James May is a man on a mission.

Tired of seeing men portrayed as bumbling and useless, and fearful that mankind is losing the skills that made it so great in the first place, the Top Gear host takes on several varied tasks each episode, demonstrating everything from simple but useful skills to creative solutions for everyday problems to just plain odd ideas. Creating with hand tools, social skills, and eccentric inventions are all tackled with equal enthusiasm and occasional confusion. Sometimes, there is great triumph, while other times there is the indignity of defeat. Often, there is hilarity, and there's even the chance you might actually learn something.

The show debuted in October 2010 and has had three short series, plus a Christmas Episode.


This show provides examples of:

  • Abnormal Ammo: In order to ensure those in the back row at Abingdon receive buns, Simmy comes up with not one but three bun-firing devices: the Hot-Crossbow, the Bun-Derbuss, and the Machine Bun.
  • Artifact Title: Man Lab was originally the working title for the show, but somehow stuck. James has lamented this in interviews and on his Twitter, believing it too male-centric and a poor reflection of the actual premise. He often mentions a better title would be something along the lines of James May's Wednesday Afternoons After School.
  • Ascended Extra: The people who appear on the show who are not James May or established experts are usually members of the Man Lab crew who seem to have been roped into appearing on the show. Most prominent are producer Will, director Tom, and researchers Charlie, Cassandra, and Rory, though there are many others.
  • Ashes to Crashes: Averted; the space pet funeral goes as planned, and Tommy and Budgie Number 35's ashes are released into space.
  • Awesome, but Impractical: The Man Lab Junk Mail sorter, which consists of special vacuum that sorts the junk mail from the wanted mail, loads them both into different cars of a toy train that then travels through the Man Lab, dropping the junk mail into a shredder on the way, and heads over to a funicular platform that takes the train (and mail) up to James' office. After James proudly asks what could be simpler, someone promptly drops a "No Junk Mail, Please" sign on his desk.

[Structured pose outputs]
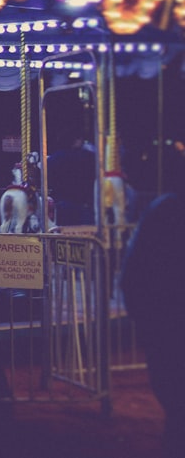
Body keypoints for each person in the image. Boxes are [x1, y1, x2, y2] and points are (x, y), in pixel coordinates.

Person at [121, 146, 185, 457]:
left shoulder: (162, 211)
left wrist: (145, 321)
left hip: (166, 325)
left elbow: (134, 274)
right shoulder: (163, 212)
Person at [47, 131, 96, 226]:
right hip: (84, 204)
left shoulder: (53, 159)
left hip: (62, 203)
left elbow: (48, 181)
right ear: (77, 140)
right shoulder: (89, 157)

What to work on: Output everything in the Man Lab text above from "This show provides" down to "the Machine Bun.", copying it word for word.

Response:
This show provides examples of:

  • Abnormal Ammo: In order to ensure those in the back row at Abingdon receive buns, Simmy comes up with not one but three bun-firing devices: the Hot-Crossbow, the Bun-Derbuss, and the Machine Bun.